Which Investment Platforms Should Be Avoided? Share Your Experiences

That’s very, very difficult to do, because the “review sites” are actually affiliate link-farms, and in forums many “recommendations” come from members who are paid by bad brokers to recommend them.

Even “Trust Pilot” is completely unreliable. Companies can pay for good reviews and have many bad ones removed, there.

So most information’s very unreliable.

One good way to “play it safe” and minimize the chances of problems (especially withdrawal problems) is to use only an account that’s regulated in North America, UK, Switzerland, the European Union or Australia.

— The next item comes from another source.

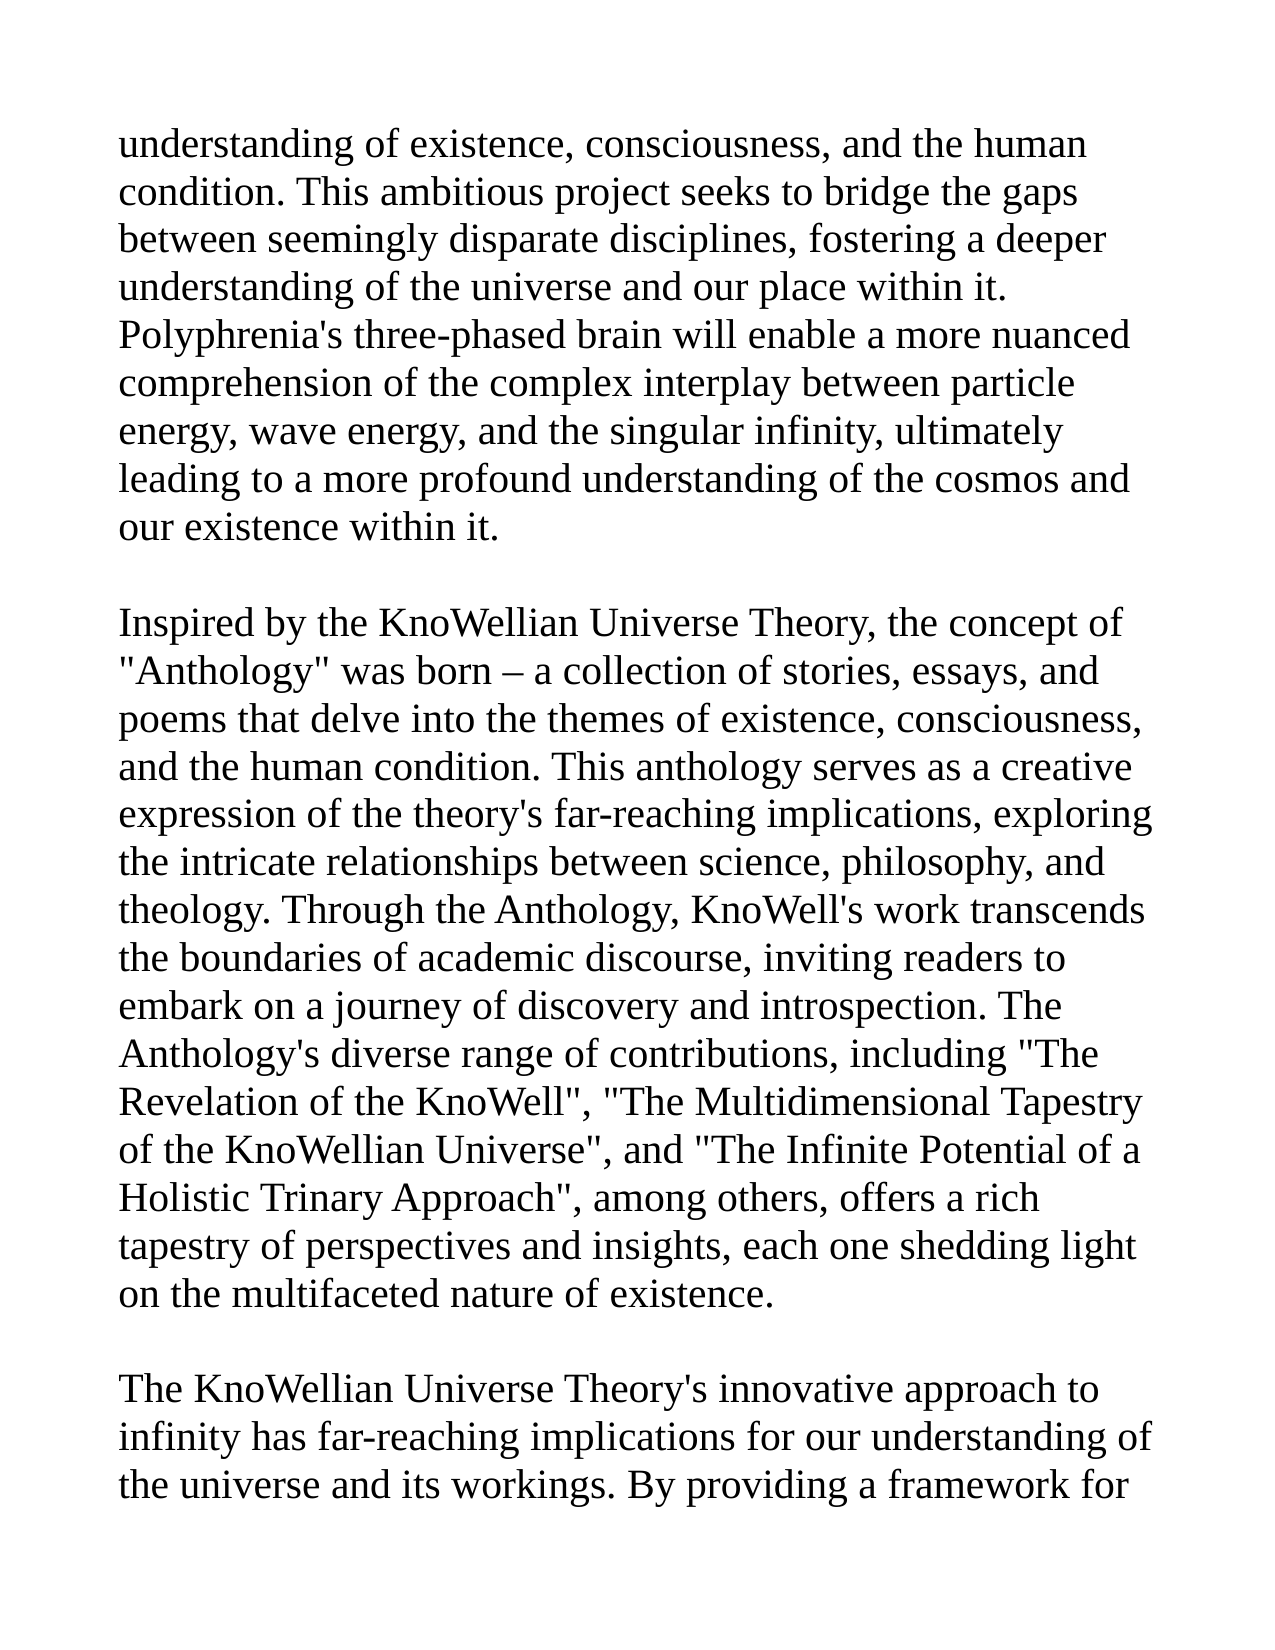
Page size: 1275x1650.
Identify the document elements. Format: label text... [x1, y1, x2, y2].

text Inspired by the KnoWellian Universe Theory, the concept of "Anthology" was born – a collection of stories, essays, and poems that delve into the themes of existence, consciousness, and the human condition. This anthology serves as a creative expression of the theory's far-reaching implications, exploring the intricate relationships between science, philosophy, and theology. Through the Anthology, KnoWell's work transcends the boundaries of academic discourse, inviting readers to embark on a journey of discovery and introspection. The Anthology's diverse range of contributions, including "The Revelation of the KnoWell", "The Multidimensional Tapestry of the KnoWellian Universe", and "The Infinite Potential of a Holistic Trinary Approach", among others, offers a rich tapestry of perspectives and insights, each one shedding light on the multifaceted nature of existence. [118, 597, 1157, 1316]
text understanding of existence, consciousness, and the human condition. This ambitious project seeks to bridge the gaps between seemingly disparate disciplines, fostering a deeper understanding of the universe and our place within it. Polyphrenia's three-phased brain will enable a more nuanced comprehension of the complex interplay between particle energy, wave energy, and the singular infinity, ultimately leading to a more profound understanding of the cosmos and our existence within it. [118, 118, 1157, 549]
text The KnoWellian Universe Theory's innovative approach to infinity has far-reaching implications for our understanding of the universe and its workings. By providing a framework for [118, 1364, 1157, 1508]
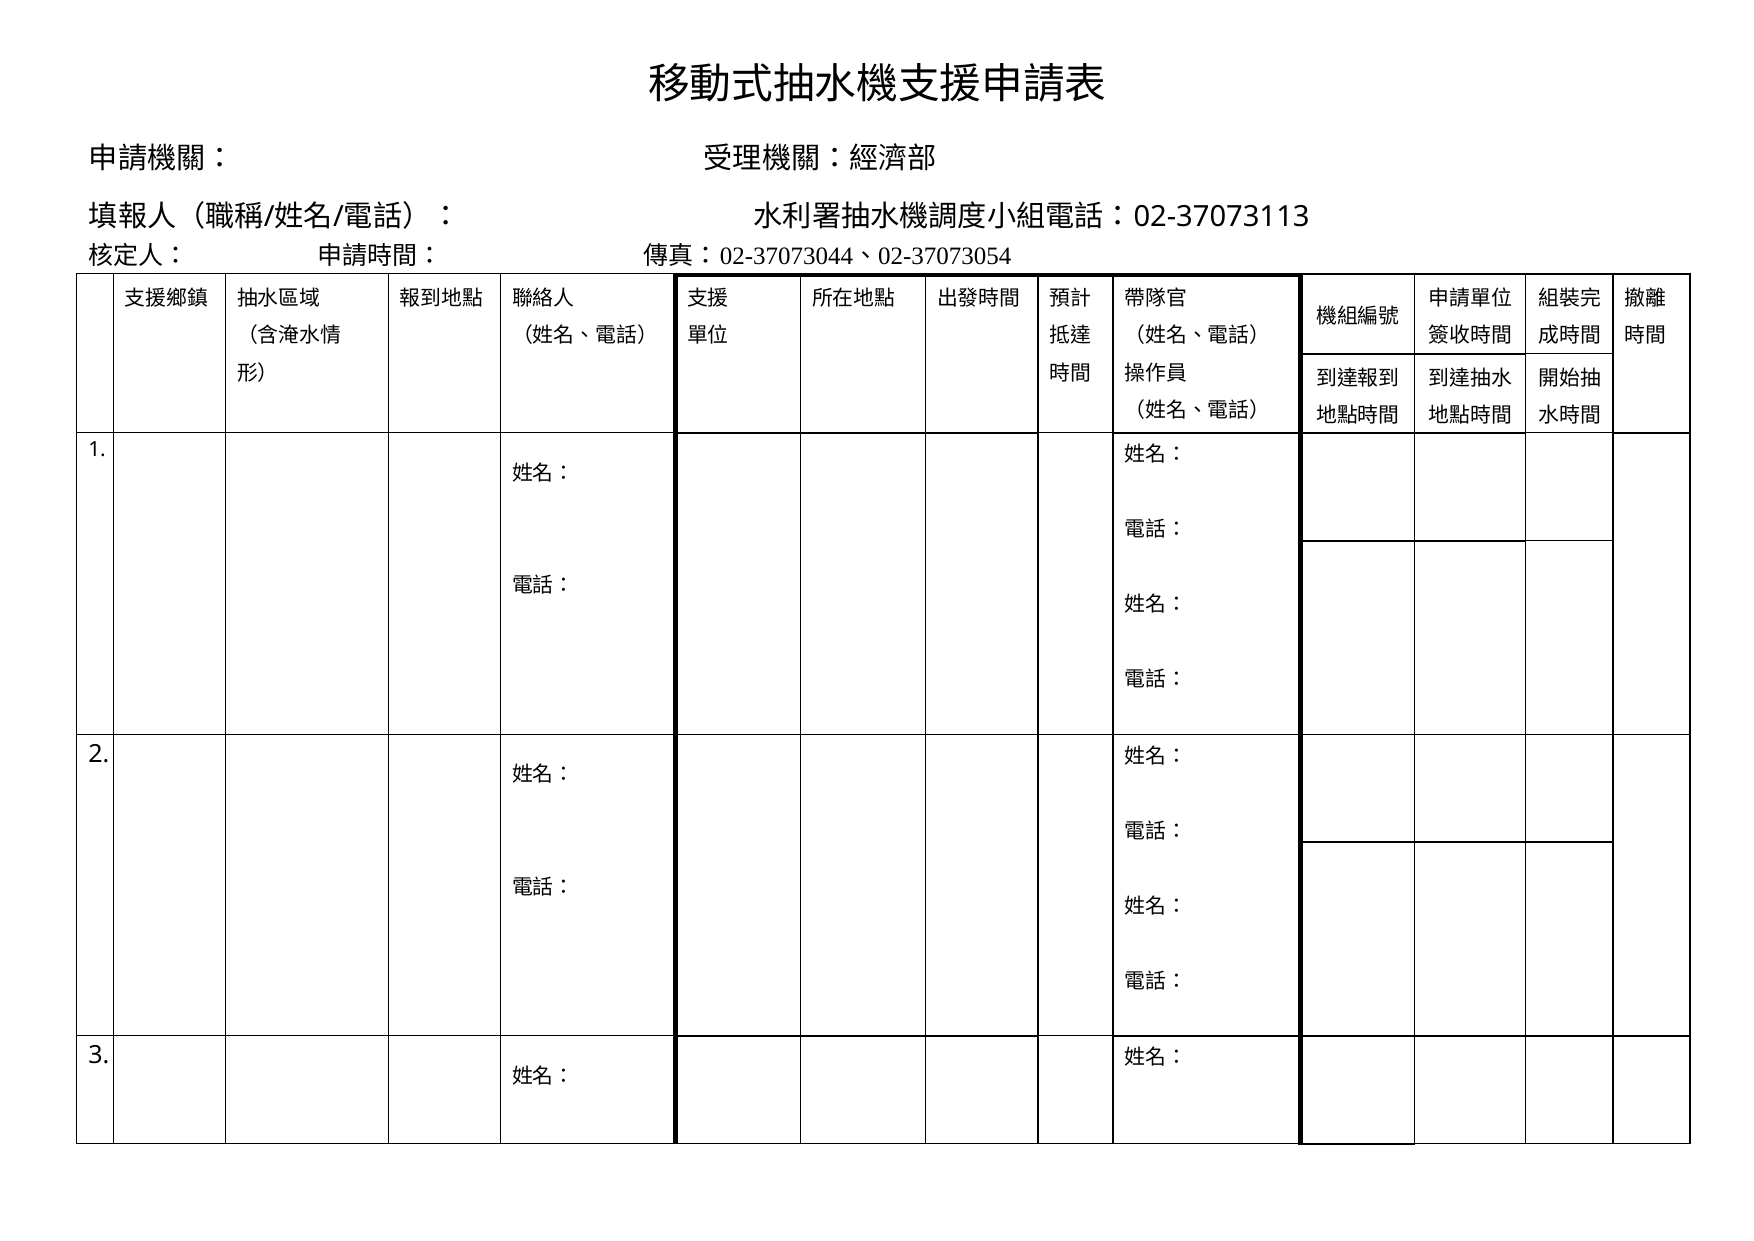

If people learned to do this, more than 90% of the countless “broker problem discussions” that fill all the trading forums would be avoided. Maybe even 99%.

There’s no shortage of decent, reliable, properly regulated brokers to use. There are hundreds and hundreds of them. It’s just sad to see aspiring traders using brokerages that have chosen to be unregulated, or regulated offshore by fake regulators whom they pay. This is probably the industry’s biggest problem, at the moment.

Note that the important issue isn’t about “where the broker’s regulated” (because so many of them run separate companies regulated in different countries, to try to fool customers): it’s about where YOUR ACCOUNT is regulated. This is something about which you need clarity before sending money to a broker.

Very few people would send money to an unregulated bank in a Caribbean or Pacific island nation, because they know that financial institutions which have chosen to avoid proper regulation are so often “up to no good” and are interested in protecting only themselves, rather than their customers. Sadly, when they’re opening an account with a forex broker rather than a bank, this common sense and entirely appropriate reaction seems to desert large numbers of them.

Getting this one simple little thing right is the quick and easy way to avoid problems later.